Impact of collaboration network on care costs: an integrated healthcare analysis
摘要
While prior research on inpatient care costs has primarily focused on patient- and clinical-level factors, limited empirical attention has been given to how physician collaboration shapes cost outcomes. Few studies have examined this relationship using social network analysis at the micro level. This study investigates how collaboration networks influence care costs, the mechanisms through which these effects occur, and the moderating role of attending physicians’ workload. The structure of collaboration networks determines how efficiently information is shared and decisions are made, which in turn influences healthcare costs. Physicians’ centrality within the network impacts their ability to access information and facilitate knowledge transfer, with higher centrality promoting better collaboration, reducing redundancies, and improving decision-making.
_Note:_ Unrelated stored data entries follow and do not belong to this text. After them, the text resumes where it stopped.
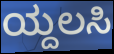
ಯ್ದಲಸಿ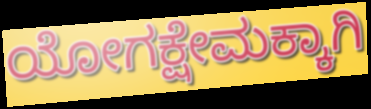
ಯೋಗಕ್ಷೇಮಕ್ಕಾಗಿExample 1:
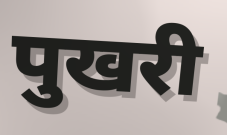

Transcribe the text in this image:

पुखरी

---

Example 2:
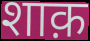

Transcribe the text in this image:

शाक़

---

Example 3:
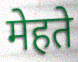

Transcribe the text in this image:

मेहते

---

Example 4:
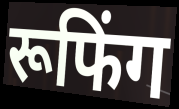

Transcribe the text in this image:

रूफिंग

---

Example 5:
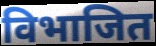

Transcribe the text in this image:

विभाजित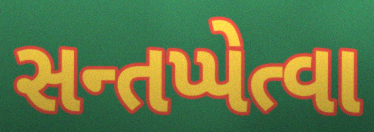
સન્તપ્પેત્વાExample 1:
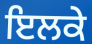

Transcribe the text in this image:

ਇਲਕੇ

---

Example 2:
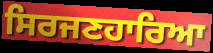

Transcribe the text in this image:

ਸਿਰਜਣਹਾਰਿਆ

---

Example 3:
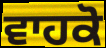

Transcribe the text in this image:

ਵਾਹਕੋ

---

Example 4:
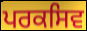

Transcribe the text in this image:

ਪਰਕਸਿਵ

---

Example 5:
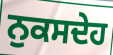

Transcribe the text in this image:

ਨੁਕਸਦੇਹ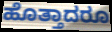
ಹೊತ್ತಾದರೂ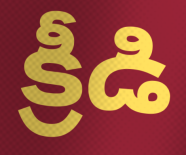
క్రీడిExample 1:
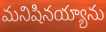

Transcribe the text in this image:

మనిషినయ్యాను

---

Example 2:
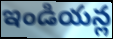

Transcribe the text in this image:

ఇండియన్ల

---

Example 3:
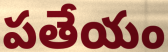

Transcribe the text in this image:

పతేయం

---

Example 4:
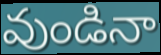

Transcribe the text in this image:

వుండినా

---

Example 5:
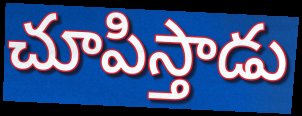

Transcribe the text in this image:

చూపిస్తాడుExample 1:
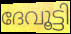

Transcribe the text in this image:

ദേവൂട്ടി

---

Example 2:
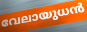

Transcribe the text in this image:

വേലായുധൻ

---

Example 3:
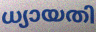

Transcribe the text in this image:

ധ്യായതി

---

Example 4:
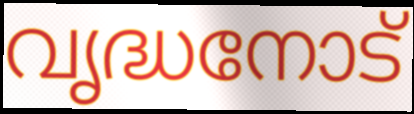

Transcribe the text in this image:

വൃദ്ധനോട്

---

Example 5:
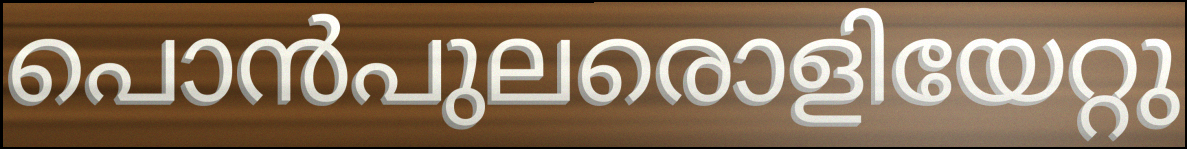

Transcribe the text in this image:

പൊൻപുലരൊളിയേറ്റു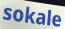
sokaleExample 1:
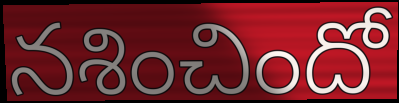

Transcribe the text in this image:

నశించిందో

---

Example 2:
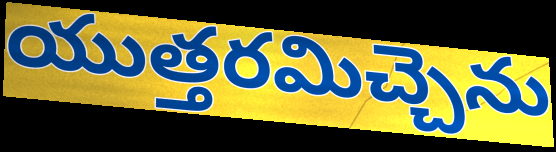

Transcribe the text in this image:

యుత్తరమిచ్చెను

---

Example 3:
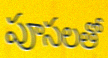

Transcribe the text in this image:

పూసలతో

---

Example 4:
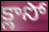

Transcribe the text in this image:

క్లాసో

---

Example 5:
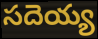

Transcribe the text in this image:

సదెయ్య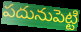
పదునుపెట్టిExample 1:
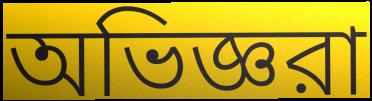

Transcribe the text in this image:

অভিজ্ঞরা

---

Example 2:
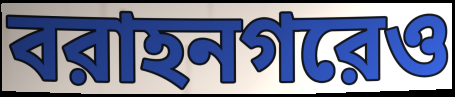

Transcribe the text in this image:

বরাহনগরেও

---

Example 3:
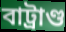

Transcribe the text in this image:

বাট্রাণ্ড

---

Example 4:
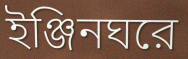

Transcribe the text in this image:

ইঞ্জিনঘরে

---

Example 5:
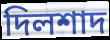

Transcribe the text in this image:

দিলশাদ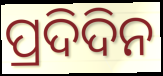
ପ୍ରଦିଦିନ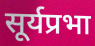
सूर्यप्रभाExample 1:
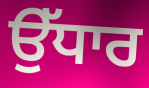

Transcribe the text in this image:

ਉੱਧਾਰ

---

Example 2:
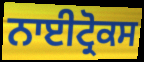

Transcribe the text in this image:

ਨਾਈਟ੍ਰੋਕਸ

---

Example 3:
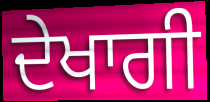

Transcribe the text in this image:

ਦੇਖਾਗੀ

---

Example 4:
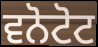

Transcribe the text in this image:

ਵਨੋਟੋਟ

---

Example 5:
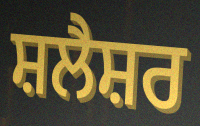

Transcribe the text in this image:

ਸ਼ਲੈਸ਼ਰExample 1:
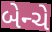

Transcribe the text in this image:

બેન્ચે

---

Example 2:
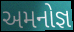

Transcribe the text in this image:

અમનોજ્ઞ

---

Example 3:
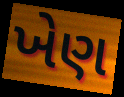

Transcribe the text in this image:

ખેણ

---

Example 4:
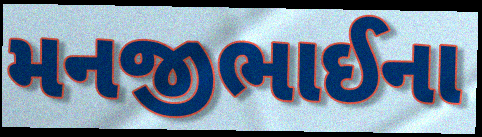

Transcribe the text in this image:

મનજીભાઈના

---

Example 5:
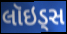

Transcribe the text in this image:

લૉઇડ્સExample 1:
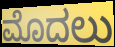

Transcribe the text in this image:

ಮೊದಲು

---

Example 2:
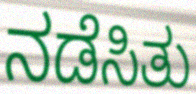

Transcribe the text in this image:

ನಡೆಸಿತು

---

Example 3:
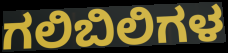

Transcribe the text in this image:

ಗಲಿಬಿಲಿಗಳ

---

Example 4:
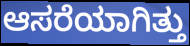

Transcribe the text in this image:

ಆಸರೆಯಾಗಿತ್ತು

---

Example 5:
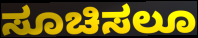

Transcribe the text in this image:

ಸೂಚಿಸಲೂ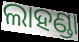
ଲାହଣ୍ଡା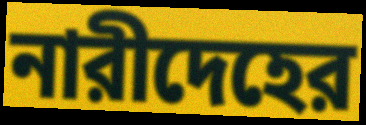
নারীদেহের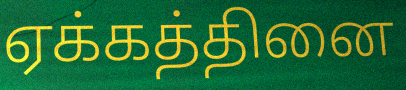
ஏக்கத்தினைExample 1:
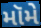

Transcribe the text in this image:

મૉમે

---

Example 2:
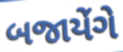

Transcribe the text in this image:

બજાયેંગે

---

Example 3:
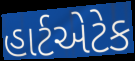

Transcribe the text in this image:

હાર્ટએટેક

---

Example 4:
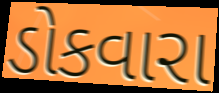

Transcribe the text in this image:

ડોકવારા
Using digital trace data from a hospital in China, we employed social network analysis to identify collaborative networks and fitted a log-linear model to examine the association between these networks and healthcare costs. The results demonstrate that degree and closeness centrality of the attending physicians are negatively correlated with hospitalization cost. In contrast, betweenness centrality was found positively correlated with hospitalization cost. Additionally, we find that centrality metrics help reduce diagnostic and treatment costs by enhancing information exchange and clinical decision-making. Furthermore, the workload of attending physicians significantly impacted the relationship between collaboration network centrality and care costs. Specifically, the combined effect of an attending physician’s degree and workload has an additional negative impact on hospitalization costs. The interaction between betweenness centrality and workload was found to be positively correlated with hospitalization costs. As the healthcare industry continues to evolve towards more collaborative and integrated models, these findings contribute to guiding effective and cost-efficient healthcare delivery.